With last week's actions, however, Oyster Bay and Islip created a new beast: The Stealth Tax Increase.

Boo!

The silent treatment may make life easier for some elected officials, but it's unfair to residents. It denies them the chance to say no, to ask why and to offer potential alternatives.

And for elected officials, such sneak attacks insulate them from an essential part of their jobs -- justifying their thinking and their actions, in real time and before real constituents.

On Friday, Steve Flotteron, the Islip council member who offered the tax-hike amendment -- which did not appear on the meeting agenda -- said he did so because the budget submitted by outgoing Supervisor Tom Croci further depleted the town's rainy day fund and relied on uncertain, one-time-only revenues.

"It wasn't going to work and I didn't have a lot of time to fix it," Flotteron said. "I didn't want to depend on revenues that might not come in, and since the bond-rating agencies were looking at our reserve fund, I wanted to increase the fund balance."

OK, but how about some public notice?

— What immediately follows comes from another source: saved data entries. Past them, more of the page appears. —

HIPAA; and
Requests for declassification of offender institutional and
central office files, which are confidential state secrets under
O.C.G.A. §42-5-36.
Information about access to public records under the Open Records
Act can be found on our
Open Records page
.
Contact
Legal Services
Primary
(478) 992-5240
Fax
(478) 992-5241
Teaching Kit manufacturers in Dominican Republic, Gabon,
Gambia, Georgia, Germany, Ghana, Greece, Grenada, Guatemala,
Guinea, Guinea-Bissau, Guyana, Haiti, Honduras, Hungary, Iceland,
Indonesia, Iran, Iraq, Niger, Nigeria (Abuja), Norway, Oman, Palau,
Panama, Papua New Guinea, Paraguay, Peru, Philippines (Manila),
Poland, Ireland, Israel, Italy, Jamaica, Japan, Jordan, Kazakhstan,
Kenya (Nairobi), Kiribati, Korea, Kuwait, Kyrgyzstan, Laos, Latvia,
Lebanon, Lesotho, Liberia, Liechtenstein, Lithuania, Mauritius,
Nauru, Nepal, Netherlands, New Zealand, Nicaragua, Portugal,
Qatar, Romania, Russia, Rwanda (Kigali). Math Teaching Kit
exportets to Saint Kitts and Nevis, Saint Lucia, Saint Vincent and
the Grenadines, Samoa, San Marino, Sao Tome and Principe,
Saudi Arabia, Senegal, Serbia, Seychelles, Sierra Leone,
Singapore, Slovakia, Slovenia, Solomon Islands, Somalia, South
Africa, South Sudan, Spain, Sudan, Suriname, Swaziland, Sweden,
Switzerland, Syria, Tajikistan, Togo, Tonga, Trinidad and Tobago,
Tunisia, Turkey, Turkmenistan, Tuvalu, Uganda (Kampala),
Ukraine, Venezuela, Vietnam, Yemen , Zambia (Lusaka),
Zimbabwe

Or, better, some discussion in a meeting room that just moments before had been packed with residents for a hearing on raising backyard chickens?

In Oyster Bay, Supervisor John Venditto offered support for the increase -- the third in three years -- which will disqualify town residents from receiving next year's scheduled state rebate for municipalities staying within the state tax cap.

Over the past few years, the town's Wall Street bond rating has fallen eight times, leaving it two steps above junk.

"I had been saying for some time that this was the year when we would turn it around," Venditto said. But after reviewing the preliminary budget, he determined -- on the Friday before Tuesday's vote -- that the increase was necessary.

OK. But why not put the words "tax increase" on the agenda, and discuss the rationale before voting?

Venditto said he had received calls and faxes from some town residents angry about the increase. He said he's reached out, or left messages, for them all, explaining details of the increase.

But really, wouldn't it have been easier, and more transparent, to do that once, during a meeting, in public?